Prompt >> Look for the word "поле" in the entries and copy every line where it shows up.

────────────────────

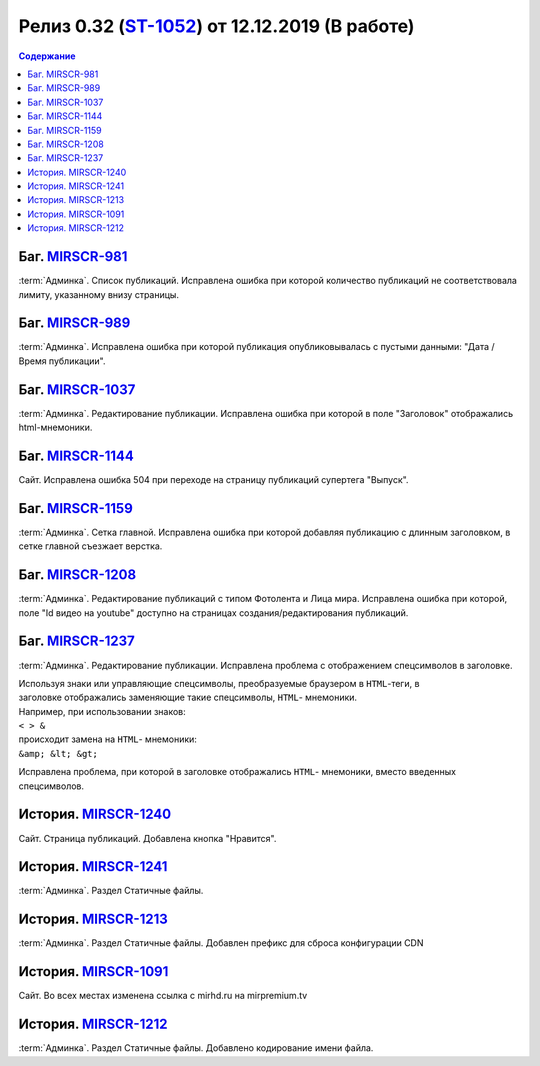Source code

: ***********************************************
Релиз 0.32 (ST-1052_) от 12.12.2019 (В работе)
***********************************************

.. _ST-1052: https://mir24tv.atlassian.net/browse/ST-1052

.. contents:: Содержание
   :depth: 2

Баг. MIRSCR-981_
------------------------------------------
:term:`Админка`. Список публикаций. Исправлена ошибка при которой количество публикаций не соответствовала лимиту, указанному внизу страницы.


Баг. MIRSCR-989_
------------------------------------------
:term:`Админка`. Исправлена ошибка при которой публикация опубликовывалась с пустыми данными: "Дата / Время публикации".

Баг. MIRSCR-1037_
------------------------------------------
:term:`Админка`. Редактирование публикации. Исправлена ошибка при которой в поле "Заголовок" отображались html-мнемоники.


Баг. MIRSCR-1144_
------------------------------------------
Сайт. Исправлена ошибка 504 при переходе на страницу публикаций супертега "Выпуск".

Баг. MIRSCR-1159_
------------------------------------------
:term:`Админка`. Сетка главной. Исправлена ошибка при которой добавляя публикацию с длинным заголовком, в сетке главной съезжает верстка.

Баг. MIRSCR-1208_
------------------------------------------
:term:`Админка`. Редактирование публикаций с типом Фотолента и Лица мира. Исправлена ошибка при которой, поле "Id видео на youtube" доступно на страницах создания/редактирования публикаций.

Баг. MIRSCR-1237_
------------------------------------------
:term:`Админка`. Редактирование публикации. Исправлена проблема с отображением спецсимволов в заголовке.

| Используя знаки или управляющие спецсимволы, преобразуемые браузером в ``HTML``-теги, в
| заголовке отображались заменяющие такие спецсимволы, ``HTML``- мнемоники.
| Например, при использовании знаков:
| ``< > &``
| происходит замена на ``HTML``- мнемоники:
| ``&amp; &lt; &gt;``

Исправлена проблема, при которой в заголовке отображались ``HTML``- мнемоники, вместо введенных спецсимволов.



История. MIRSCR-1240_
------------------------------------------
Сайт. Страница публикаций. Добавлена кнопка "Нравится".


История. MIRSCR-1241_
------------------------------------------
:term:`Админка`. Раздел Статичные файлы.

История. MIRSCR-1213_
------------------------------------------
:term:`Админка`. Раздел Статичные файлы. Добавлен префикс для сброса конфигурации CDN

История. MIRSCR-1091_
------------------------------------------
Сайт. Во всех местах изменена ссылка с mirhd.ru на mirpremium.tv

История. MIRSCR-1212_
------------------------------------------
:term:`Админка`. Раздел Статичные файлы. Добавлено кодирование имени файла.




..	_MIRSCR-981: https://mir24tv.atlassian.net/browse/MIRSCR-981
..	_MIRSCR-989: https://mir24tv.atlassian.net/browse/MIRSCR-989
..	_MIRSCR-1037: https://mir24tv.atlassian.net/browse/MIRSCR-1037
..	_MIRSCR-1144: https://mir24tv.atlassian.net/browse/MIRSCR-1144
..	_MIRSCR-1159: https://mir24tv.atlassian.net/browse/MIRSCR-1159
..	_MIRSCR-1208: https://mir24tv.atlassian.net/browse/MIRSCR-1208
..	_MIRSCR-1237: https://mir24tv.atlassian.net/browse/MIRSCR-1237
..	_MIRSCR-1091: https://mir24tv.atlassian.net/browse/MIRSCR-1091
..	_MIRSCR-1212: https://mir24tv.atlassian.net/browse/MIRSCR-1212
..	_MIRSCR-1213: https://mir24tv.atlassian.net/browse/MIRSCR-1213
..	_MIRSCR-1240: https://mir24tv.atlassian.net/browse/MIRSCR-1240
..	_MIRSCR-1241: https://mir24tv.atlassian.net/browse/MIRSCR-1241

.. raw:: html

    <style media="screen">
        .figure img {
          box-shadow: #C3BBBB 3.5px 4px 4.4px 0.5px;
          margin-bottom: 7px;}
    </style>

────────────────────

Solution to this problem >>
:term:`Админка`. Редактирование публикации. Исправлена ошибка при которой в поле "Заголовок" отображались html-мнемоники.
:term:`Админка`. Редактирование публикаций с типом Фотолента и Лица мира. Исправлена ошибка при которой, поле "Id видео на youtube" доступно на страницах создания/редактирования публикаций.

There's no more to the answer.